Would you count the lines below that contain the string "various" and reply with that number only?

##### INPUT RECORDS

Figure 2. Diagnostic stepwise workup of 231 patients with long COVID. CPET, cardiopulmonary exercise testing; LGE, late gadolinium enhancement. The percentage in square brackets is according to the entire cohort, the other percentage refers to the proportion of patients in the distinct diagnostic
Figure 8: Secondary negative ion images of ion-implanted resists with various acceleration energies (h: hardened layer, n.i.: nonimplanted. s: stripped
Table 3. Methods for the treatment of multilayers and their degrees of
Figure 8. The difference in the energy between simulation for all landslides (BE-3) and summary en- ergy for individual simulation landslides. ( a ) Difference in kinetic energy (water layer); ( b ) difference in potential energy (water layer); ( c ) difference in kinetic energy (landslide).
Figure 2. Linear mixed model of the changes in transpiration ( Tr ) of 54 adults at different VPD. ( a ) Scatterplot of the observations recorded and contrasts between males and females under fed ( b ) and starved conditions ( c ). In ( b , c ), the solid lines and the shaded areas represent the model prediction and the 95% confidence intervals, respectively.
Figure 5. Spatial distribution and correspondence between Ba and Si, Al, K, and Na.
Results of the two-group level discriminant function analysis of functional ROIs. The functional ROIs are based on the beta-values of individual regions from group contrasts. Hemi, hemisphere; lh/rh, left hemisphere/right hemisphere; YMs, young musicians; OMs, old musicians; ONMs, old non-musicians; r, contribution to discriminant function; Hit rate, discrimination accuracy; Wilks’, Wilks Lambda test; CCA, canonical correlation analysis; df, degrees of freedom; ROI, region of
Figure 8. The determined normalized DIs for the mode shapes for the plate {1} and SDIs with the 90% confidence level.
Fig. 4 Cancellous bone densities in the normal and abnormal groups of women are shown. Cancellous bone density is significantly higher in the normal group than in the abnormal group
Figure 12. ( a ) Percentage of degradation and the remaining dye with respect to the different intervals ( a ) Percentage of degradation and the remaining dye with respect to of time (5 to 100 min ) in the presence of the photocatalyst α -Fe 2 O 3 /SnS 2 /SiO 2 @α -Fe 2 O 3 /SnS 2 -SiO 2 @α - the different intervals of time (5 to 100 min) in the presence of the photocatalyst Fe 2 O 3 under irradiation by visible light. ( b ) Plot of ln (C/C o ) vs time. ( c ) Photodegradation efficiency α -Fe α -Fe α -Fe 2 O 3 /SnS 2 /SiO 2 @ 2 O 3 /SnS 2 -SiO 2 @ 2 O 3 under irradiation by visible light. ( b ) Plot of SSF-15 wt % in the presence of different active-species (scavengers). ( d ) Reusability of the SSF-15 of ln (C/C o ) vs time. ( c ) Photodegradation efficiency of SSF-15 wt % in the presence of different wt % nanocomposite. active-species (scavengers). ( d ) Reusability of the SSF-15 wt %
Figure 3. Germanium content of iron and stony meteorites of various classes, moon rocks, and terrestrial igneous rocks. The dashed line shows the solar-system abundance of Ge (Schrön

##########

▶ **SOLVED EXERCISE**:
2